▶ _TASK_
Below are the records; they must be reproduced verbatim.

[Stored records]
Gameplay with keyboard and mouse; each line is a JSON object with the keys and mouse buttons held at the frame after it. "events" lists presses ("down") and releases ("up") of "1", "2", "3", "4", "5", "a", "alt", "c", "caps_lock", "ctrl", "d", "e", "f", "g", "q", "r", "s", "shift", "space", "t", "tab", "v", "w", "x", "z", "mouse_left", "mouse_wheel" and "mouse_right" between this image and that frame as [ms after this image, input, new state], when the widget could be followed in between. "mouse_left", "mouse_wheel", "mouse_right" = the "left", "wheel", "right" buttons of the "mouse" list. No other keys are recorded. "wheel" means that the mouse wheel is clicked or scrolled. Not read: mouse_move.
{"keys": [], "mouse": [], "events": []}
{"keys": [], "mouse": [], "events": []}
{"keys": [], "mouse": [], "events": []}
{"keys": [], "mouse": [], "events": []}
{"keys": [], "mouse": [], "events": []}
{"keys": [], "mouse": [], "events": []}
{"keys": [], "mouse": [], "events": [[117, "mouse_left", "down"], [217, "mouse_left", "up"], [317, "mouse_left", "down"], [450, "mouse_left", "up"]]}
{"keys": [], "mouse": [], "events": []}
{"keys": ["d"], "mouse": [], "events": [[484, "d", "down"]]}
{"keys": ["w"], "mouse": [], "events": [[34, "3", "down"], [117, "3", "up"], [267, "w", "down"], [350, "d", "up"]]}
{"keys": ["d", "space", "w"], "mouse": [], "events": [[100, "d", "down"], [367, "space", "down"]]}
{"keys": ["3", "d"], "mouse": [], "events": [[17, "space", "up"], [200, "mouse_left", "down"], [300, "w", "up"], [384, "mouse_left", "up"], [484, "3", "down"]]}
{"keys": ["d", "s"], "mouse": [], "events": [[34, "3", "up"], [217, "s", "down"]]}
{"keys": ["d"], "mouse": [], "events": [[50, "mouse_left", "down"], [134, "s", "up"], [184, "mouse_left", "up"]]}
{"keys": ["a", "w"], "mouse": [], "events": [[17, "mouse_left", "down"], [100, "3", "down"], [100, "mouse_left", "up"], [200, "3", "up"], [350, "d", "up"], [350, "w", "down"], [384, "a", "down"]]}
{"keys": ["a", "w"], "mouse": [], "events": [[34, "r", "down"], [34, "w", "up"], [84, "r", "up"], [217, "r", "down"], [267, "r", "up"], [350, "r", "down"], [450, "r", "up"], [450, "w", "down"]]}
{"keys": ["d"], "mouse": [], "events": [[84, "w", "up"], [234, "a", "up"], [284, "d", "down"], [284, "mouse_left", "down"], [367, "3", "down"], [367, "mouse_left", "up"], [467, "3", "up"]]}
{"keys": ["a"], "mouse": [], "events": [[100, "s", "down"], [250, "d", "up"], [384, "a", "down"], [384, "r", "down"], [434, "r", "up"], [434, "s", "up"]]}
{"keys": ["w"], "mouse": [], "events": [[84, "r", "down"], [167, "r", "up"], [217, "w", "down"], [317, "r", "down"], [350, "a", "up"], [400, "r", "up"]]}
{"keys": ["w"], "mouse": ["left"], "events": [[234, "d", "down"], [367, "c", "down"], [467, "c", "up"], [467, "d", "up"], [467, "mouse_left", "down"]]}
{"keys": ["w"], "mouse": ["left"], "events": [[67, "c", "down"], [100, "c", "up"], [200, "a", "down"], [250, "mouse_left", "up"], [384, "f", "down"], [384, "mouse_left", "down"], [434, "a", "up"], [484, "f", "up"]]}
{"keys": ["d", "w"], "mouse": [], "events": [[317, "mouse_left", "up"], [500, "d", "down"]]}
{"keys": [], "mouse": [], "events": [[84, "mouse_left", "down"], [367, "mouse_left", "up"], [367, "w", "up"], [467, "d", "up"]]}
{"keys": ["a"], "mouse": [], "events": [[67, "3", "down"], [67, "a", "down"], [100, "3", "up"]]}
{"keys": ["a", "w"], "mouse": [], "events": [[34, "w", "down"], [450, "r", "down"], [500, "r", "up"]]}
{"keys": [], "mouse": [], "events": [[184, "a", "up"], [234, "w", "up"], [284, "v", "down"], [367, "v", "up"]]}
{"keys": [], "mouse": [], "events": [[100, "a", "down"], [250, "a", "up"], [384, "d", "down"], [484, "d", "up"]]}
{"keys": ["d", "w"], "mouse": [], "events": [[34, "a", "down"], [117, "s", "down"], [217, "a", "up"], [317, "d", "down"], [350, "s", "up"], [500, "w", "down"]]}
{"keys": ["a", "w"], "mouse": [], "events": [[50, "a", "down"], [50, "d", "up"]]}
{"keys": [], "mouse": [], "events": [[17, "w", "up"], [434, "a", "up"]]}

▶ _ANSWER SECTION_
Gameplay with keyboard and mouse; each line is a JSON object with the keys and mouse buttons held at the frame after it. "events" lists presses ("down") and releases ("up") of "1", "2", "3", "4", "5", "a", "alt", "c", "caps_lock", "ctrl", "d", "e", "f", "g", "q", "r", "s", "shift", "space", "t", "tab", "v", "w", "x", "z", "mouse_left", "mouse_wheel" and "mouse_right" between this image and that frame as [ms after this image, input, new state], when the widget could be followed in between. "mouse_left", "mouse_wheel", "mouse_right" = the "left", "wheel", "right" buttons of the "mouse" list. No other keys are recorded. "wheel" means that the mouse wheel is clicked or scrolled. Not read: mouse_move.
{"keys": [], "mouse": [], "events": []}
{"keys": [], "mouse": [], "events": []}
{"keys": [], "mouse": [], "events": []}
{"keys": [], "mouse": [], "events": []}
{"keys": [], "mouse": [], "events": []}
{"keys": [], "mouse": [], "events": []}
{"keys": [], "mouse": [], "events": [[117, "mouse_left", "down"], [217, "mouse_left", "up"], [317, "mouse_left", "down"], [450, "mouse_left", "up"]]}
{"keys": [], "mouse": [], "events": []}
{"keys": ["d"], "mouse": [], "events": [[484, "d", "down"]]}
{"keys": ["w"], "mouse": [], "events": [[34, "3", "down"], [117, "3", "up"], [267, "w", "down"], [350, "d", "up"]]}
{"keys": ["d", "space", "w"], "mouse": [], "events": [[100, "d", "down"], [367, "space", "down"]]}
{"keys": ["3", "d"], "mouse": [], "events": [[17, "space", "up"], [200, "mouse_left", "down"], [300, "w", "up"], [384, "mouse_left", "up"], [484, "3", "down"]]}
{"keys": ["d", "s"], "mouse": [], "events": [[34, "3", "up"], [217, "s", "down"]]}
{"keys": ["d"], "mouse": [], "events": [[50, "mouse_left", "down"], [134, "s", "up"], [184, "mouse_left", "up"]]}
{"keys": ["a", "w"], "mouse": [], "events": [[17, "mouse_left", "down"], [100, "3", "down"], [100, "mouse_left", "up"], [200, "3", "up"], [350, "d", "up"], [350, "w", "down"], [384, "a", "down"]]}
{"keys": ["a", "w"], "mouse": [], "events": [[34, "r", "down"], [34, "w", "up"], [84, "r", "up"], [217, "r", "down"], [267, "r", "up"], [350, "r", "down"], [450, "r", "up"], [450, "w", "down"]]}
{"keys": ["d"], "mouse": [], "events": [[84, "w", "up"], [234, "a", "up"], [284, "d", "down"], [284, "mouse_left", "down"], [367, "3", "down"], [367, "mouse_left", "up"], [467, "3", "up"]]}
{"keys": ["a"], "mouse": [], "events": [[100, "s", "down"], [250, "d", "up"], [384, "a", "down"], [384, "r", "down"], [434, "r", "up"], [434, "s", "up"]]}
{"keys": ["w"], "mouse": [], "events": [[84, "r", "down"], [167, "r", "up"], [217, "w", "down"], [317, "r", "down"], [350, "a", "up"], [400, "r", "up"]]}
{"keys": ["w"], "mouse": ["left"], "events": [[234, "d", "down"], [367, "c", "down"], [467, "c", "up"], [467, "d", "up"], [467, "mouse_left", "down"]]}
{"keys": ["w"], "mouse": ["left"], "events": [[67, "c", "down"], [100, "c", "up"], [200, "a", "down"], [250, "mouse_left", "up"], [384, "f", "down"], [384, "mouse_left", "down"], [434, "a", "up"], [484, "f", "up"]]}
{"keys": ["d", "w"], "mouse": [], "events": [[317, "mouse_left", "up"], [500, "d", "down"]]}
{"keys": [], "mouse": [], "events": [[84, "mouse_left", "down"], [367, "mouse_left", "up"], [367, "w", "up"], [467, "d", "up"]]}
{"keys": ["a"], "mouse": [], "events": [[67, "3", "down"], [67, "a", "down"], [100, "3", "up"]]}
{"keys": ["a", "w"], "mouse": [], "events": [[34, "w", "down"], [450, "r", "down"], [500, "r", "up"]]}
{"keys": [], "mouse": [], "events": [[184, "a", "up"], [234, "w", "up"], [284, "v", "down"], [367, "v", "up"]]}
{"keys": [], "mouse": [], "events": [[100, "a", "down"], [250, "a", "up"], [384, "d", "down"], [484, "d", "up"]]}
{"keys": ["d", "w"], "mouse": [], "events": [[34, "a", "down"], [117, "s", "down"], [217, "a", "up"], [317, "d", "down"], [350, "s", "up"], [500, "w", "down"]]}
{"keys": ["a", "w"], "mouse": [], "events": [[50, "a", "down"], [50, "d", "up"]]}
{"keys": [], "mouse": [], "events": [[17, "w", "up"], [434, "a", "up"]]}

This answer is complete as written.